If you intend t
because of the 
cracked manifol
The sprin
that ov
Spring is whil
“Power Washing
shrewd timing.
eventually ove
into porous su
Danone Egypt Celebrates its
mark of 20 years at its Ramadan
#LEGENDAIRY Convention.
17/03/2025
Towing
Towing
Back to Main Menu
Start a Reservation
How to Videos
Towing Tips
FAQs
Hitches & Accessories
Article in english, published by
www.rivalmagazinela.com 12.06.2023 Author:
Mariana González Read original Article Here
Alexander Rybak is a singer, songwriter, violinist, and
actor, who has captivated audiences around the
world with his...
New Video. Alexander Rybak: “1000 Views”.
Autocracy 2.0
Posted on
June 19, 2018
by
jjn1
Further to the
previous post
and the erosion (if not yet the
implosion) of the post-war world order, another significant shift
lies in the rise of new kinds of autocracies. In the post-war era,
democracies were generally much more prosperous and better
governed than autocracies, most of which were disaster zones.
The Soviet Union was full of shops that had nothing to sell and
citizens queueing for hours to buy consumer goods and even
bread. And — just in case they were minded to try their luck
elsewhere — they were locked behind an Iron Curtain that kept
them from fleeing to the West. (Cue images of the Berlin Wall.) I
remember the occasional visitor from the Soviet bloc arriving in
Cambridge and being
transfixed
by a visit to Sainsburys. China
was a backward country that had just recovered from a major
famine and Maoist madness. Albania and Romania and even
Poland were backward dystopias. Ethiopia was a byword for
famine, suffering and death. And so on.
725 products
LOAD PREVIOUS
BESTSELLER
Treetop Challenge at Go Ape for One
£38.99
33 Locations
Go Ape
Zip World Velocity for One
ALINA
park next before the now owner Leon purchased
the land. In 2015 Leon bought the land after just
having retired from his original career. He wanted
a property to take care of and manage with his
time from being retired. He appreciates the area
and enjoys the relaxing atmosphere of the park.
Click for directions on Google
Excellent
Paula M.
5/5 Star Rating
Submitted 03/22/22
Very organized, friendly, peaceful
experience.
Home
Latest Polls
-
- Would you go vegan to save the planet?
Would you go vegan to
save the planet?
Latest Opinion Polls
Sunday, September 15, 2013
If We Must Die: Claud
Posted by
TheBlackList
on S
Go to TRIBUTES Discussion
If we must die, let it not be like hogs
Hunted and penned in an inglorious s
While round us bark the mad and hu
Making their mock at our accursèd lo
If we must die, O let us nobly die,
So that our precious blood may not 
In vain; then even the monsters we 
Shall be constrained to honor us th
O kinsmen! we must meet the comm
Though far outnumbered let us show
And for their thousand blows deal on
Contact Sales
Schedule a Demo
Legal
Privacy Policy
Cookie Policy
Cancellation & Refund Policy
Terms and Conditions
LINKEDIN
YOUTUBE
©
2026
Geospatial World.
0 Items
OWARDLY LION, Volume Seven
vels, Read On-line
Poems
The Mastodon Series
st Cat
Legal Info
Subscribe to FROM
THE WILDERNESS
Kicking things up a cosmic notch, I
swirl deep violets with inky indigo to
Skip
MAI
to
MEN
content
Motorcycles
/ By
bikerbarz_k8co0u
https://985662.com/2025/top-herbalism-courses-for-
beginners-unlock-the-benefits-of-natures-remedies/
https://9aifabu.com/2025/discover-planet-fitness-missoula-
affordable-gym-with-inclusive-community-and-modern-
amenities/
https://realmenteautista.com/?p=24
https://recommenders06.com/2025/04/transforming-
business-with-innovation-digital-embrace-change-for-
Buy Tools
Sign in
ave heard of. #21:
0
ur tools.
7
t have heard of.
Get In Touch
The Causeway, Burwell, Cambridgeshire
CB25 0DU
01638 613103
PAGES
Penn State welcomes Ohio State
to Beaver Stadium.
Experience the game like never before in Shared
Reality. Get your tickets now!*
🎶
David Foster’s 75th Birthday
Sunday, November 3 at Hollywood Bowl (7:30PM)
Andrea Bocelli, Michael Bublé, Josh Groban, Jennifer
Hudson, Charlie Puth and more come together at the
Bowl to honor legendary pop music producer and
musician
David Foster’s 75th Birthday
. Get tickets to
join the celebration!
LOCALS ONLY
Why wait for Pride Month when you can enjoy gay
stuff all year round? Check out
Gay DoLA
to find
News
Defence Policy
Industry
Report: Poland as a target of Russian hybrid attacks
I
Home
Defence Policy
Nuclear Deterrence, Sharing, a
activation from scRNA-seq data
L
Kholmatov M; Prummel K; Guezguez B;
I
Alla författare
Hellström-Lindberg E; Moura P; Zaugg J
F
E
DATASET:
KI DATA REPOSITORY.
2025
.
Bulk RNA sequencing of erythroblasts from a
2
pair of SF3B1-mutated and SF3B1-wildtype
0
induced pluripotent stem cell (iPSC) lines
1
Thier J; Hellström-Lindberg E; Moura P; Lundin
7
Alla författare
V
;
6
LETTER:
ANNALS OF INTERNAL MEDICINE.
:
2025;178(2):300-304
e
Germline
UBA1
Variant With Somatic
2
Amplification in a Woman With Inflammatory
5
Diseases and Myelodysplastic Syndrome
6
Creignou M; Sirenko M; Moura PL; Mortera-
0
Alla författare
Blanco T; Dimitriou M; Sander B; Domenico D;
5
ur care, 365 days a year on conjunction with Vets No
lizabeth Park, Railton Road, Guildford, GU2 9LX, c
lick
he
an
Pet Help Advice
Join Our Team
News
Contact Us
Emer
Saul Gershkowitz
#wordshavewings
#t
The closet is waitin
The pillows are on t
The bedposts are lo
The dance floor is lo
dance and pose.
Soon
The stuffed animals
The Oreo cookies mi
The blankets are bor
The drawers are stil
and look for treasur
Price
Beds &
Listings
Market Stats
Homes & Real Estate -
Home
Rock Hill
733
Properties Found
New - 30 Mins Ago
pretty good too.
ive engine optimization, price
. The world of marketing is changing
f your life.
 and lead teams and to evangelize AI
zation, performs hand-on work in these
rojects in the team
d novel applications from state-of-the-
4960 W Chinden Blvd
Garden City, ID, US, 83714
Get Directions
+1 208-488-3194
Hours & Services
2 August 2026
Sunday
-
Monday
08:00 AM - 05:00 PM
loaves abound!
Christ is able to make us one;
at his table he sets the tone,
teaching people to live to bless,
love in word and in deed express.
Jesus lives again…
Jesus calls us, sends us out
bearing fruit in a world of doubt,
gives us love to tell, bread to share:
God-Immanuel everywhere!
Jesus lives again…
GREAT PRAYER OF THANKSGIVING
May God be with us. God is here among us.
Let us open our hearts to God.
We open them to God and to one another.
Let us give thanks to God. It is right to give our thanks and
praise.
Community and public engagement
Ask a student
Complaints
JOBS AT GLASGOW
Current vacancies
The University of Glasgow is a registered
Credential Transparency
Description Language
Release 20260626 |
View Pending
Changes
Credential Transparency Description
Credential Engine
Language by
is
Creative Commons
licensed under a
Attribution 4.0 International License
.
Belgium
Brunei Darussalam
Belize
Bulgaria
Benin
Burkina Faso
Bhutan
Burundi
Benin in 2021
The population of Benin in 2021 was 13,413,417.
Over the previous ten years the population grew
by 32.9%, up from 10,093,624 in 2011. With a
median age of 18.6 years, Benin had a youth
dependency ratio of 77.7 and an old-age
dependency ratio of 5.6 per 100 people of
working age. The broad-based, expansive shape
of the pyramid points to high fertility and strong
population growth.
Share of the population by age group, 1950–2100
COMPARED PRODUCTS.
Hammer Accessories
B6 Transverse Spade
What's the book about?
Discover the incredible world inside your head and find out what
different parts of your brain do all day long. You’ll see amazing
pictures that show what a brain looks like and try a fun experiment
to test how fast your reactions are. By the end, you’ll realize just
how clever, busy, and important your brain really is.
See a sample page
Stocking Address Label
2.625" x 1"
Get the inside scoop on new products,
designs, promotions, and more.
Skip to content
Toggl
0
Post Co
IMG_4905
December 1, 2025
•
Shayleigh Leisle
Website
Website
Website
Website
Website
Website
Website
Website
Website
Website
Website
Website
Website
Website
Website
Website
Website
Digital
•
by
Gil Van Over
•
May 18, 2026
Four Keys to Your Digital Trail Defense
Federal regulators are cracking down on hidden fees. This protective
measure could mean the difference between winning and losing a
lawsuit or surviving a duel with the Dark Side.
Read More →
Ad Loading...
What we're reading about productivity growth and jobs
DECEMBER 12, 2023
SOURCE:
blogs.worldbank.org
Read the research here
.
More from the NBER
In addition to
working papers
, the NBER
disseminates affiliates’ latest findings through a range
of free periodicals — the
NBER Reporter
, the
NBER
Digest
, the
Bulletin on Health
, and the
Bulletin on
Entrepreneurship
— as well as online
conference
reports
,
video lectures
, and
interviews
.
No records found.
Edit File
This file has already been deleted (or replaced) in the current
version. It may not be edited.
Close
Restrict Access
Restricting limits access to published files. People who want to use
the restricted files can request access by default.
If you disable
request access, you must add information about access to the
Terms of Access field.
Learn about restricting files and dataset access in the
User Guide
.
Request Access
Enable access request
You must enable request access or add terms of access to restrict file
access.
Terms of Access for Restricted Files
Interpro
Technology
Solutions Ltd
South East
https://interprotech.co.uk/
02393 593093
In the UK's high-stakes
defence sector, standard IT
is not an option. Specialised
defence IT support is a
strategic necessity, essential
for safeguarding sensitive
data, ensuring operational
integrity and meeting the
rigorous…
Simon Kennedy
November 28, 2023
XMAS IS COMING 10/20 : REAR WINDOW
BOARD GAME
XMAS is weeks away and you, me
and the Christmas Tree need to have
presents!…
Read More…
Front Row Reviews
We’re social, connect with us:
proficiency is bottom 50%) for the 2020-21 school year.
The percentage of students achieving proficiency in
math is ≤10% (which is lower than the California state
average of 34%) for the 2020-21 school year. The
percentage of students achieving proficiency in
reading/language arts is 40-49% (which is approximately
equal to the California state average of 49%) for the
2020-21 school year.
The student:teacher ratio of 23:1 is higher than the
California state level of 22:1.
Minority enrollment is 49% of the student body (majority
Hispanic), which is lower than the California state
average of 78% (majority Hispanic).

^^^^

Requirement: Please arrange the text of the rows above as a numbered list, from the very first line through the line containing "elsewhere — they", inclusive, with blank lines omitted.

Answer to the exercise:
1. If you intend t
2. because of the 
3. cracked manifol
4. The sprin
5. that ov
6. Spring is whil
7. “Power Washing
8. shrewd timing.
9. eventually ove
10. into porous su
11. Danone Egypt Celebrates its
12. mark of 20 years at its Ramadan
13. #LEGENDAIRY Convention.
14. 17/03/2025
15. Towing
16. Towing
17. Back to Main Menu
18. Start a Reservation
19. How to Videos
20. Towing Tips
21. FAQs
22. Hitches & Accessories
23. Article in english, published by
24. www.rivalmagazinela.com 12.06.2023 Author:
25. Mariana González Read original Article Here
26. Alexander Rybak is a singer, songwriter, violinist, and
27. actor, who has captivated audiences around the
28. world with his...
29. New Video. Alexander Rybak: “1000 Views”.
30. Autocracy 2.0
31. Posted on
32. June 19, 2018
33. by
34. jjn1
35. Further to the
36. previous post
37. and the erosion (if not yet the
38. implosion) of the post-war world order, another significant shift
39. lies in the rise of new kinds of autocracies. In the post-war era,
40. democracies were generally much more prosperous and better
41. governed than autocracies, most of which were disaster zones.
42. The Soviet Union was full of shops that had nothing to sell and
43. citizens queueing for hours to buy consumer goods and even
44. bread. And — just in case they were minded to try their luck
45. elsewhere — they were locked behind an Iron Curtain that kept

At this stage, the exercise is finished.